Barium: Great for Imaging, and Okay for Puns
Imaging of the gastrointestinal system can be done many ways, using scopes, fluoroscopy/x-rays, ultrasound, CT and MRI studies. The gastrointestinal (GI) system includes everything from the mouth or oral cavity and esophagus down to the rectum and anus. The GI tract can be thought of as one long hollow tube, and filling the tube with fluid to image it with xrays was one of the earliest techniques developed when radiology was in its infancy.
This technique is still used today with barium sulfate the most commonly used contrast agent. Barium blocks the xrays from travelling through the body resulting in a white appearance on the image. Since its first development, many different forms of barium are now available allowing us to see different parts of the GI tract in detail.

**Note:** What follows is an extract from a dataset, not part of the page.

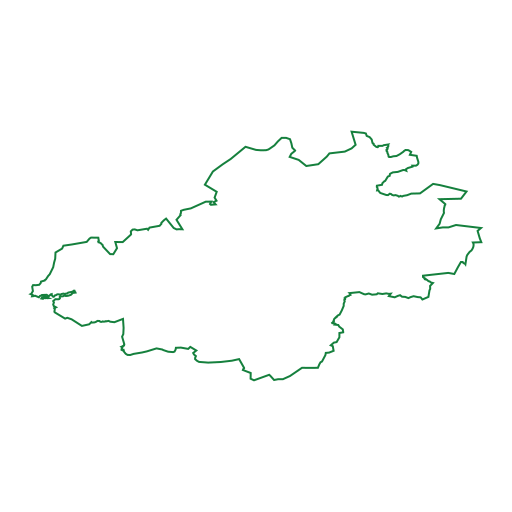 Voss nor, Hordaland, Norway
{"feature_id": "86288312B86706978449473", "entity_name": "Voss nor", "entity_type": "district", "adm_level": 2, "iso_a3": "NOR", "parent_name": "Norway", "parent_adm1": "Hordaland", "projection": "robinson", "projection_center": [6.456, 60.713], "detail": "fine", "context": "isolated", "style": "outline", "palette": "green", "viewbox_px": 512, "rotation_deg": 0, "n_neighbors": 0, "source": "geoboundaries", "source_scale": "gbopen_adm2", "svg_char_len": 6012}
<svg xmlns="http://www.w3.org/2000/svg" viewBox="0 0 512 512"><path d="M481.3,242.2L479.8,238.4L477.6,230.9L481.0,228.0L456.0,225.0L448.5,227.4L442.8,227.4L436.2,228.4L439.6,223.8L440.8,219.3L444.0,212.9L443.8,211.9L443.8,210.1L444.1,208.0L444.5,206.6L444.7,205.4L445.3,204.7L445.3,204.1L439.5,199.2L461.0,198.7L466.5,191.5L439.9,185.1L433.1,183.9L420.0,193.4L411.3,193.6L407.1,195.2L403.2,195.9L402.1,196.5L400.4,195.9L399.8,196.4L398.8,196.6L397.8,195.8L395.5,195.1L393.7,195.4L392.2,195.0L391.2,194.1L389.8,193.7L388.0,195.1L386.3,195.0L380.7,193.1L380.0,192.7L378.2,190.3L377.1,190.4L377.6,188.2L376.8,186.9L376.9,185.7L382.0,184.8L382.4,183.2L384.4,181.2L385.2,180.9L387.8,176.6L389.7,175.8L389.9,174.1L390.1,173.8L392.8,172.4L397.8,171.9L403.2,170.0L404.7,170.1L406.2,170.7L405.9,169.9L405.9,169.3L407.9,168.0L412.7,166.6L412.8,166.2L412.5,165.7L415.9,165.7L417.4,164.8L418.3,163.6L418.4,162.7L418.3,161.7L417.0,157.5L416.7,155.8L409.9,154.8L411.2,151.9L408.6,150.3L408.1,150.1L405.5,150.0L403.9,151.1L403.4,151.7L399.7,154.3L396.5,156.0L393.3,156.3L390.9,157.0L389.1,157.0L388.6,156.6L388.3,154.7L387.5,153.2L387.4,152.0L386.7,151.3L386.8,150.8L386.4,150.1L386.5,149.7L387.3,149.4L387.5,148.9L387.3,148.8L387.5,148.0L387.1,147.7L387.9,147.1L387.9,146.8L388.3,146.3L388.3,145.2L388.0,144.8L388.2,144.5L383.7,145.2L382.4,145.9L378.5,145.9L378.6,146.3L377.7,147.2L376.3,146.9L373.6,144.7L373.5,144.4L373.6,143.7L372.5,143.0L371.7,139.5L369.6,137.1L366.7,135.9L365.9,133.5L363.8,132.9L351.6,131.7L355.6,144.8L351.6,148.4L344.8,151.6L329.4,153.4L326.8,156.6L318.3,164.2L306.3,166.0L298.7,159.9L289.7,156.9L291.3,153.8L294.8,151.0L295.1,150.5L292.3,147.7L291.4,143.4L290.0,139.2L286.2,137.9L281.6,137.9L277.9,141.4L274.4,145.4L269.2,149.0L268.1,149.6L266.0,150.2L261.1,150.3L256.0,149.9L245.5,146.8L230.7,159.0L222.7,164.3L212.9,171.5L204.9,184.7L216.7,191.8L214.6,197.6L216.5,200.7L213.6,202.1L215.6,204.4L210.9,204.8L210.0,204.0L211.3,201.6L205.7,201.7L190.8,208.4L183.8,209.8L181.0,210.8L180.9,213.1L180.3,214.2L180.3,214.7L180.6,215.1L176.5,219.8L182.4,229.3L178.8,229.2L176.6,229.4L173.7,228.0L166.1,218.6L164.0,220.2L161.5,222.7L161.3,223.0L161.4,223.8L159.6,225.8L149.5,227.6L148.1,229.8L147.0,228.7L137.5,230.3L134.7,229.4L132.6,229.6L130.8,231.4L131.1,234.2L130.7,234.8L122.7,242.1L115.3,242.0L117.0,248.2L113.3,254.2L110.1,254.1L103.1,246.7L102.5,244.8L102.0,244.5L100.9,243.3L99.3,242.4L98.5,242.3L98.2,241.4L98.8,240.7L98.3,237.7L91.0,237.6L89.5,238.6L86.7,241.9L71.7,244.5L63.4,245.7L62.1,248.6L55.5,252.5L55.2,258.7L54.1,262.6L53.2,267.2L49.7,274.3L48.2,275.9L45.9,279.4L44.8,280.1L44.7,280.5L41.0,281.6L40.6,283.2L39.2,284.8L35.9,285.2L33.1,285.1L32.2,286.7L32.9,291.1L31.3,293.8L30.7,294.1L32.6,294.9L32.1,296.3L33.7,296.1L35.0,295.7L38.9,297.3L40.0,295.9L41.1,295.6L41.9,295.0L46.7,294.8L47.5,295.4L47.5,295.8L47.8,296.0L47.7,296.5L48.0,296.5L48.9,296.1L50.1,295.0L51.1,294.9L51.0,294.3L51.4,294.2L51.3,294.5L52.0,295.1L52.6,296.4L53.4,296.8L54.0,296.6L54.9,295.4L56.1,295.1L57.3,294.3L59.0,294.3L60.0,294.8L61.6,294.0L63.4,293.6L64.6,293.9L65.6,293.9L66.1,293.5L67.1,293.5L68.2,292.6L72.4,291.7L74.0,290.6L74.5,290.7L74.6,291.6L75.3,292.1L75.5,292.6L72.4,293.0L71.9,293.7L71.9,293.9L70.8,294.9L67.9,295.8L65.9,296.0L64.2,295.6L63.0,296.3L60.1,296.5L59.7,296.9L59.9,298.3L59.3,299.0L58.3,299.3L55.4,299.2L53.2,301.1L53.9,302.5L53.2,304.5L53.8,306.1L56.0,307.3L54.2,308.2L54.8,309.0L54.4,311.8L55.0,312.5L65.1,318.6L67.3,317.8L71.6,319.3L81.9,325.9L89.2,324.3L91.4,322.1L91.8,322.6L94.5,322.4L95.7,322.0L97.5,320.9L99.5,321.0L100.2,321.7L101.1,321.9L102.0,321.8L102.7,321.4L103.7,321.7L104.5,321.6L105.6,321.2L106.0,321.2L106.1,321.4L108.6,320.9L110.2,321.7L114.4,322.2L123.0,318.9L123.6,327.9L123.3,334.1L122.1,336.7L124.3,344.3L124.0,344.8L124.1,345.4L123.9,345.7L123.1,345.9L122.9,346.4L122.5,346.3L121.4,346.8L122.1,347.3L122.2,348.2L121.7,348.7L121.5,349.8L122.4,350.3L123.6,349.9L123.8,350.5L123.6,350.8L123.7,351.3L125.7,353.8L127.5,354.9L130.2,355.0L133.6,353.9L142.0,352.5L146.8,351.4L156.5,348.4L162.3,349.5L163.1,350.0L168.1,351.7L173.1,352.1L174.5,351.6L175.6,349.6L175.9,347.8L180.9,347.6L188.2,348.9L190.3,346.9L196.3,350.5L193.2,353.0L194.0,354.5L195.9,356.1L195.1,357.9L195.1,359.1L197.0,360.8L199.0,361.9L208.2,362.6L220.8,362.0L231.9,360.7L239.1,359.1L244.1,367.9L244.1,368.2L243.3,369.0L242.9,370.0L250.7,373.0L250.6,378.7L254.0,380.3L269.2,374.8L270.4,375.9L274.1,380.0L278.1,379.2L282.9,379.2L290.0,376.0L302.0,367.8L310.4,367.9L317.9,367.8L319.3,364.4L320.5,362.3L322.0,361.5L325.4,355.1L325.8,352.9L329.1,352.6L333.6,350.8L332.8,346.2L330.8,345.3L333.9,342.6L336.6,342.1L339.4,337.3L339.4,333.0L343.2,332.3L343.2,331.9L342.8,329.4L339.2,326.6L338.3,325.0L334.7,324.6L335.3,323.8L334.6,323.4L332.3,323.2L332.1,322.9L333.9,321.4L333.9,321.0L333.5,320.9L334.3,318.8L337.1,316.6L337.2,316.4L336.8,316.4L337.9,315.4L339.6,314.6L341.8,310.4L343.7,305.9L343.7,303.7L344.7,301.4L344.5,300.9L344.5,300.3L344.3,300.0L345.0,299.4L344.9,299.2L345.0,298.9L344.8,298.8L344.6,298.2L345.3,297.9L345.3,297.3L347.9,296.1L348.7,296.0L349.4,295.2L350.5,294.9L350.1,293.6L349.6,293.1L359.4,292.1L364.1,294.2L365.5,294.4L368.8,293.5L372.1,294.7L376.7,294.3L377.8,293.3L382.4,294.0L386.2,293.4L389.0,293.9L390.7,293.7L388.9,296.1L394.7,297.3L397.8,295.9L400.1,295.2L402.0,296.7L405.2,296.9L408.4,298.1L410.6,297.1L413.6,296.2L417.8,297.1L420.4,297.3L420.8,297.5L422.4,299.5L428.4,296.9L429.5,290.3L430.2,288.9L430.1,285.9L432.9,283.0L431.0,282.5L429.6,281.4L428.5,281.2L427.1,279.9L425.1,279.3L425.3,278.8L424.8,278.7L424.8,278.3L423.8,277.8L423.7,277.4L423.0,277.0L423.0,275.7L448.3,272.9L454.3,274.0L457.8,267.4L460.9,262.0L462.7,262.0L463.2,262.8L464.1,263.4L464.9,263.6L465.4,264.3L466.6,256.5L467.3,254.9L469.6,251.9L471.5,250.4L472.6,248.6L473.2,247.2L473.5,246.0L473.6,244.6L473.4,243.5L472.9,242.5L481.3,242.2ZM48.6,298.1L46.1,296.9L43.9,296.4L42.0,297.5L41.4,298.5L43.0,298.8L44.8,297.8L45.6,298.2L46.2,298.0L47.3,298.2L48.6,298.1Z" fill="none" stroke="#15803d" stroke-width="2"/></svg>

Barium studies include UGIs (upper gastrointestinal exam to evaluate the esophagus, stomach and the first part of the small bowel), esophagrams (to image the esophagus), small bowel series (to image the small intestine) and barium enemas (to evaluate the colon or large intestine). Barium or other oral contrast agents may be used for CT examinations of the abdomen and pelvis, allowing better visualization of the GI tract. Over the next few posts we’ll be covering these imaging tests in detail.
Barium has been used for years and is inert, traveling through your system without being absorbed. It is well tolerated in almost all patients. After a study using barium, patients are advised to drink extra fluids in order to flush the barium out of their system.
Oh, and we promised a groaner of a pun too. What do you do with a chemist who has passed on? Barium!